Comedores Luminosos

La laca es uno de los materiales que ha estado presente en la historia de los acabados de distintos tipos de mobiliario. Su origen puede rastrearse hasta la lejana China y el Japón Imperial. De ahí emigró a Europa y, como buen inmigrante, no detuvo su camino hasta extenderse por todos los confines del mundo.

Básicamente lo que la laca logra son superficies extraordinariamente lisas, resistentes y lustrosas. Desde hace un par de años, las tendencias en decoración de interiores han apostado por muebles recubiertos de este material. Los muebles lacados aportan mucha luz a los ambientes.

Uno de nuestros colores favoritos en este material es el blanco. Limpieza, luminosidad y elegancia son algunas de las sensaciones y efectos que se pueden lograr con este color. Esto es perfecto para ambientes íntimos y con aires minimalistas.

Una de las grandes bondades del color blanco es que combina y se lleva muy bien con casi todos los colores. Un mueble de color blanco se convierte en un lienzo sobre el que se puede pintar con los accesorios complementarios: cortinas, alfombras, cojines, jarrones, etc.

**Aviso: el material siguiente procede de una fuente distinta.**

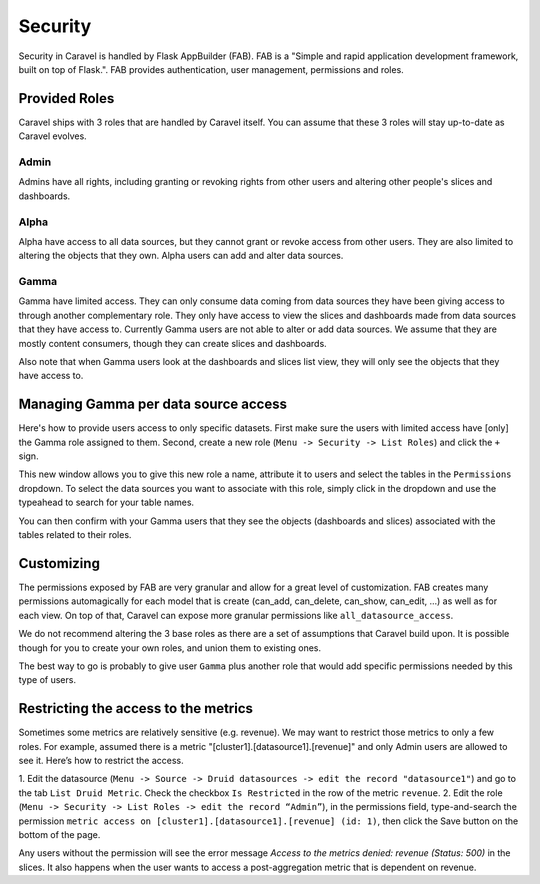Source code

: Security
========
Security in Caravel is handled by Flask AppBuilder (FAB). FAB is a
"Simple and rapid application development framework, built on top of Flask.".
FAB provides authentication, user management, permissions and roles.


Provided Roles
--------------
Caravel ships with 3 roles that are handled by Caravel itself. You can
assume that these 3 roles will stay up-to-date as Caravel evolves.

Admin
"""""
Admins have all rights, including granting or revoking rights from other
users and altering other people's slices and dashboards.

Alpha
"""""
Alpha have access to all data sources, but they cannot grant or revoke access
from other users. They are also limited to altering the objects that they
own. Alpha users can add and alter data sources.

Gamma
"""""
Gamma have limited access. They can only consume data coming from data sources
they have been giving access to through another complementary role.
They only have access to view the slices and
dashboards made from data sources that they have access to. Currently Gamma
users are not able to alter or add data sources. We assume that they are
mostly content consumers, though they can create slices and dashboards.

Also note that when Gamma users look at the dashboards and slices list view,
they will only see the objects that they have access to.


Managing Gamma per data source access
-------------------------------------
Here's how to provide users access to only specific datasets. First make
sure the users with limited access have [only] the Gamma role assigned to
them. Second, create a new role (``Menu -> Security -> List Roles``) and
click the ``+`` sign.

.. image:: _static/img/create_role.png
   :scale: 50 %

This new window allows you to give this new role a name, attribute it to users
and select the tables in the ``Permissions`` dropdown. To select the data
sources you want to associate with this role, simply click in the dropdown
and use the typeahead to search for your table names.

You can then confirm with your Gamma users that they see the objects
(dashboards and slices) associated with the tables related to their roles.


Customizing
-----------

The permissions exposed by FAB are very granular and allow for a great level
of customization. FAB creates many permissions automagically for each model
that is create (can_add, can_delete, can_show, can_edit, ...) as well as for
each view. On top of that, Caravel can expose more granular permissions like
``all_datasource_access``.

We do not recommend altering the 3 base roles as there
are a set of assumptions that Caravel build upon. It is possible though for
you to create your own roles, and union them to existing ones.

The best way to go is probably to give user ``Gamma`` plus another role
that would add specific permissions needed by this type of users. 


Restricting the access to the metrics
-------------------------------------
Sometimes some metrics are relatively sensitive (e.g. revenue).
We may want to restrict those metrics to only a few roles.
For example, assumed there is a metric "[cluster1].[datasource1].[revenue]"
and only Admin users are allowed to see it. Here’s how to restrict the access.

1. Edit the datasource (``Menu -> Source -> Druid datasources -> edit the record "datasource1"``)
and go to the tab ``List Druid Metric``. Check the checkbox ``Is Restricted``
in the row of the metric ``revenue``.
2. Edit the role (``Menu -> Security -> List Roles -> edit the record “Admin”``),
in the permissions field, type-and-search the permission
``metric access on [cluster1].[datasource1].[revenue] (id: 1)``,
then click the Save button on the bottom of the page.

Any users without the permission will see the error message
*Access to the metrics denied: revenue (Status: 500)* in the slices.
It also happens when the user wants to access a post-aggregation metric that
is dependent on revenue.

Un comentario que escuchamos a menudo es que el blanco es un color muy delicado y que se ensucia con facilidad. Pues eso es cierto. Pero no cuando se trata de muebles lacados. Al ser una superficie muy lisa, casi sin poros y muy lustrosa, pues el mantenimiento es cosa de niños. La laca no absorbe tan fácilmente los líquidos que se puedan derramar y basta un paño húmedo para quitar la suciedad que se pueda acumular en la superficie. Los muebles lacados son muy resistentes y suelen mantenerse perfectos durante muchos años.

Atrévete a innovar tu comedor. Escoge una mesa en laca blanca, úsalo como un lienzo y el punto de partida para lograr un ambiente muy moderno. De qué colores quieres rodearte ya dependerá de tu creatividad, tu personalidad y tu estado de ánimo.